Using “terrorism” as an excuse, Beijing’s fight against Islamic religion reaches other western border regions.
Photo credits: Todenhoff – CC BY-SA 2.0
Paul Crespo
According to the South China Morning Post, city education officials ordered the Pingliang Arabic School in China’s northwestern province of Gansu to close by December 17th. Claims by the authorities that the school does not have operating permits appear dubious since the school has been in business since 1984.
The closure of the 34-year-old Arabic language school, a charity institution catering to underprivileged students, seems to indicate that some of the draconian anti-Muslim security measures adopted in the heavily Muslim Xinjiang Autonomous Region of western China are now being applied to other Muslim-populated border areas of the country.
In its attempts to control possible ethnic unrest, separatism and “terrorism” along China’s borders, Beijing has placed increasing numbers of people under stricter surveillance and increased repression. The most notorious security measures have been implemented in Xinjiang.
Since taking office in August 2016, Xinjiang’s new party secretary, Chen Quanguo, has overseen an expansive overhaul of the already repressive surveillance apparatus in the region. “Measures of control have resulted in a feeling that southern Xinjiang has become an open-air prison,” Darren Byler, an anthropologist at the University of Washington who has done extensive fieldwork in the region, was quoted as saying in the Financial Times.
The situation has only worsened since then. In 2017 authorities in some parts of Xinjiang region prohibited parents from giving newborns Islamic names, including Mohammed. Muslim Uyghur students from China studying in Muslim countries have been recalled to China and detained on arrival. Most Uyghurs had their passports confiscated last year, preventing them from leaving China. Even travel within China by Uyghurs has become strictly controlled as well.
According to the Financial Times, the expansive new security measures in Xinjiang region includes a network of 7,300 police outposts and monitoring stations (only 500 meters apart in urban areas) to allow security forces to react within seconds. These outposts reportedly play cheerful tunes on loudspeakers while armed guards stand outside.
Increased police presence is not the only tool being employed by Chinese authorities, technology also plays an increasingly critical role in China’s repressive apparatus. The Financial Times reported that since 2017, Xinjiang residents had been required by local authorities to download a mobile app named Jingwangweishi, or “web cleaning soldier,” which promised to “clear the trash off your phone.”
However, Avram Meitner, an independent security researcher, found the software scans phones for digital fingerprints of files considered illicit by the government, informing authorities when it identifies them. The app has achieved its purpose by creating widespread paranoia and self-censorship among residents.

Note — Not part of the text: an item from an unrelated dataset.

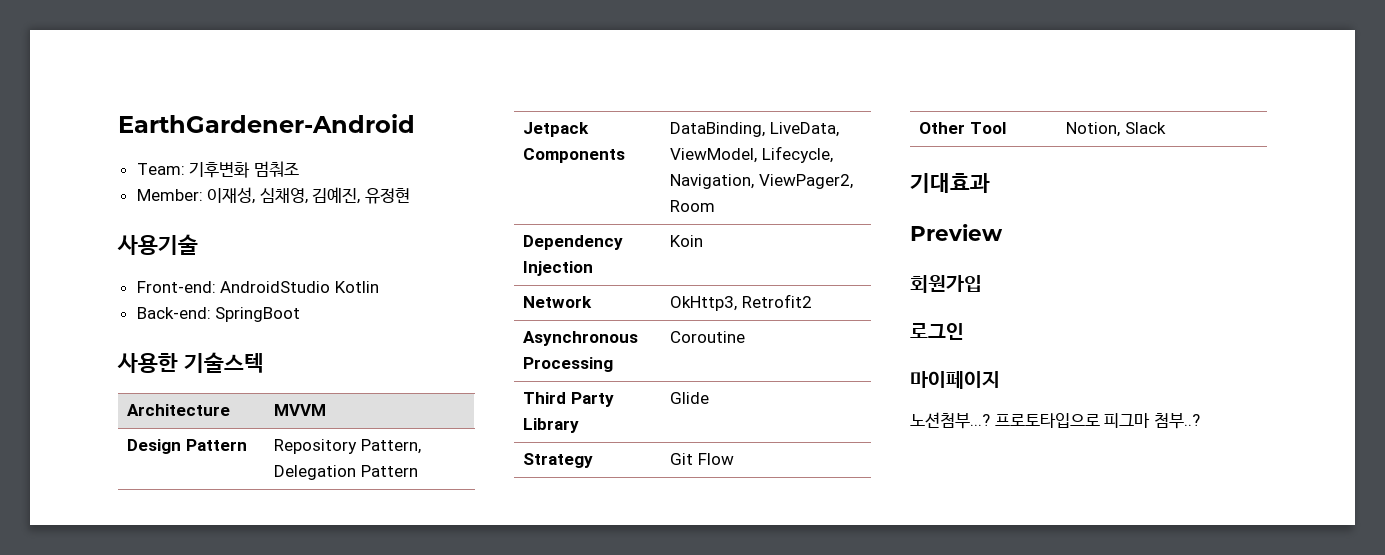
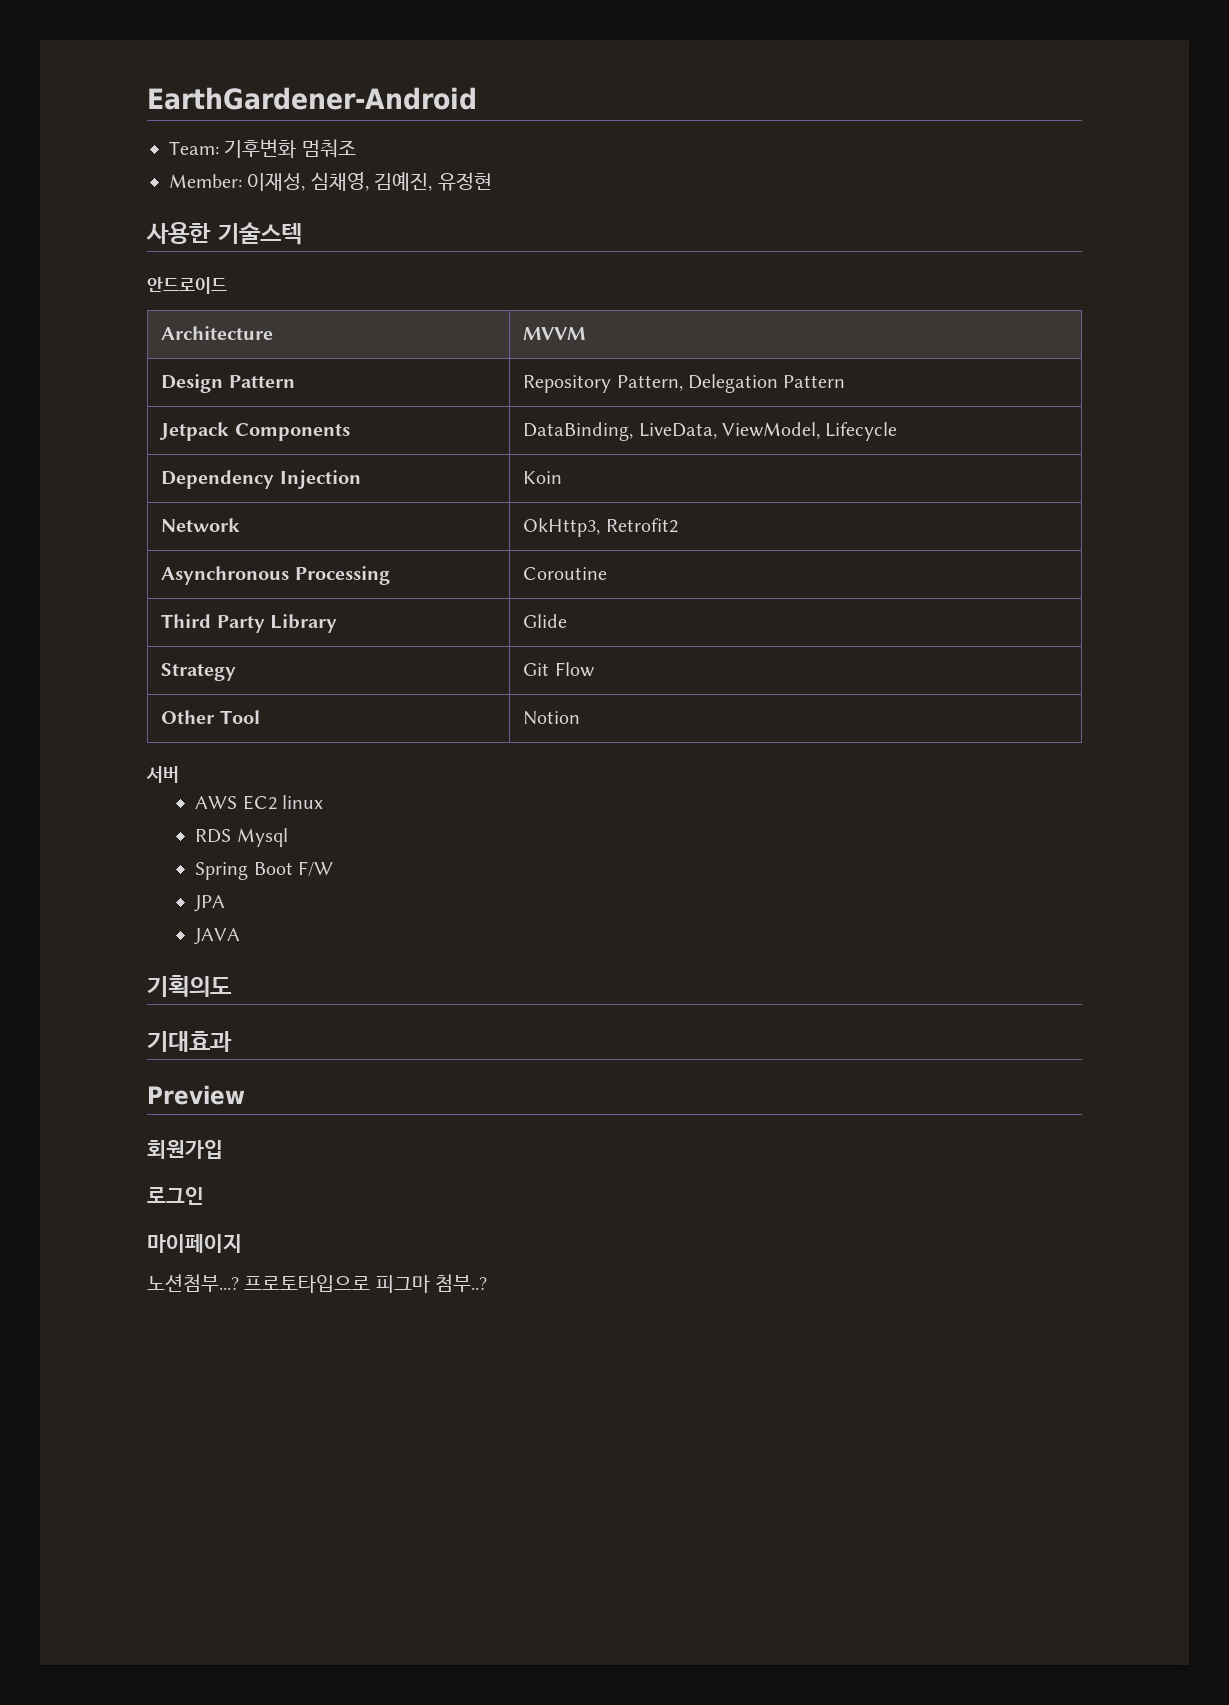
[117,234,198,255] [136,281,379,293] [136,307,301,322] // 사용기술 // Front-end: AndroidStudio Kotlin // Back-end: SpringBoot -> (492, 181) none
(264, 362) none -> [147,277,227,294] // 안드로이드
[761,146,833,163] [669,174,853,189] [669,200,715,212] Lifecycle, Navigation, ViewPager2, Room -> [825,422,898,441] Lifecycle
[1065,122,1166,137] Notion, Slack -> [523,711,581,725] [146,766,179,783] [195,795,324,810] [195,828,288,847] [195,861,334,880] [194,895,226,912] [194,928,241,945] [147,975,232,997] Notion // 서버 // AWS EC2 linux // RDS Mysql // Spring Boot F/W // JPA // JAVA // 기획의도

A far more sinister policy employed by the Chinese government involves the mass internment of about 1 million Uyghurs, Kazakhs and other minorities arbitrarily detained in “transformation through education camps” in Xinjiang, according to estimates by a UN panel. The Associated Press reports that former detainees say they were forced to disavow their Islamic beliefs in the camps, while children of detainees are being placed in dozens of orphanages across the region.
In October of this year, China tried to defend its extrajudicial detention of Central Asian Muslim minorities against mounting criticism by issuing a report that characterized its mass internment of Muslims as a push to bring a “destitute people, who are easily led astray, into the modern civilized” world. The report in the official Xinhua News Agency indicated that key to the Communist Party’s vision in Xinjiang is the assimilation of the indigenous Central Asian ethnic minorities into Han Chinese society.
Xinjiang Governor Shohrat Zakir, himself an ethnic Uyghur, said the authorities were providing people with lessons on Mandarin, Chinese history and laws. Such training would steer them away from extremism and onto the path toward a “modern life” in which they would feel “confident about the future,” he said.
However, Amnesty International called the Xinhua report an insult to detainees and the families of people who have gone missing in the crackdown. “No amount of spin can hide the fact that the Chinese authorities are undertaking a campaign of systematic repression,” the human rights group said. The Independent quoted Amnesty International as stating that the reality is that these mass ”transformation through education camps” used to hold Uyghur and other Muslim minorities in China are being run like “wartime concentration camps.”
The fear is that these camps and other repressive policies are now expanding to other regions of China.